Lady Byron’s relations were bent on arranging an amicable separation. Should Byron persist in his refusal, it was intended to institute a suit in the Ecclesiastical Court to obtain a divorce on the plea of adultery and cruelty. There is reason to believe that a charge of adultery could not have been substantiated at that time.
Meanwhile, Lady Byron, who had lately acquired some documents, which were unknown to her when she left her husband on January 15,[64] came to London on February 22, and had a long private conversation with Dr. Lushington. She then showed him two packets of letters which Mrs. Clermont had abstracted from Byron’s writing-desk.
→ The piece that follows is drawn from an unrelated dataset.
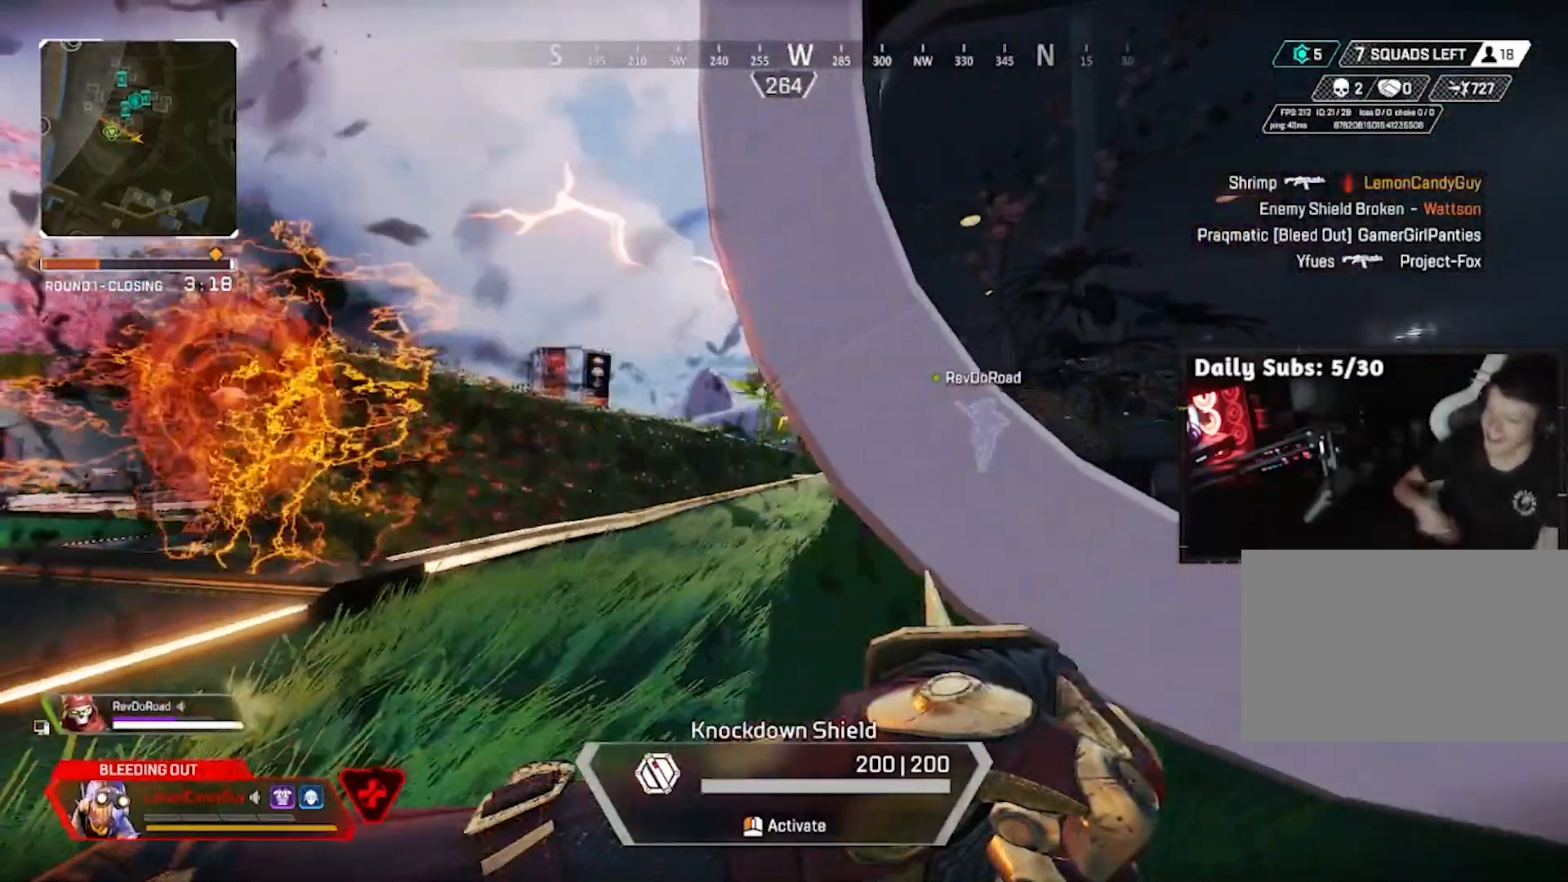
{"keys": ["d", "w"], "mouse": [], "events": [[183, "s", "up"], [383, "w", "down"]]}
Lady Byron received those letters some time between February 14 and 22, 1816. One packet contained missives from a married lady, with whom Byron had been intimate previous to his marriage. It appears that Lady Byron—whose notions of the ordinary code of honour were peculiar—sent those letters to that lady’s husband, who, like a sensible man, threw them into the fire. Of the other packet we cannot speak so positively. It probably comprised letters from Augusta Leigh, referring to the child Medora.[65] Such expressions as ‘our child’ or ‘your child’ would have fallen quite naturally from her pen under the circumstances. It is easy to imagine the effect of some such words upon the suspicious mind of Lady Byron. By Mrs. Clermont’s masterful stroke of treachery, strong presumptive evidence was thus brought against Augusta Leigh. The letters undoubtedly convinced Dr. Lushington that incest had taken place, and he warned Lady Byron against any personal intercourse with Mrs. Leigh. He at the same time advised her to keep her lips closed until Augusta had of her own free will confessed; and pointed out to Lady Byron that, ‘while proofs and impressions were such as left no doubt on her mind, they were decidedly not such as could have been brought forward to establish a charge of incest, in the event of Lady Byron being challenged to bring forward the grounds of her imputation.’[66]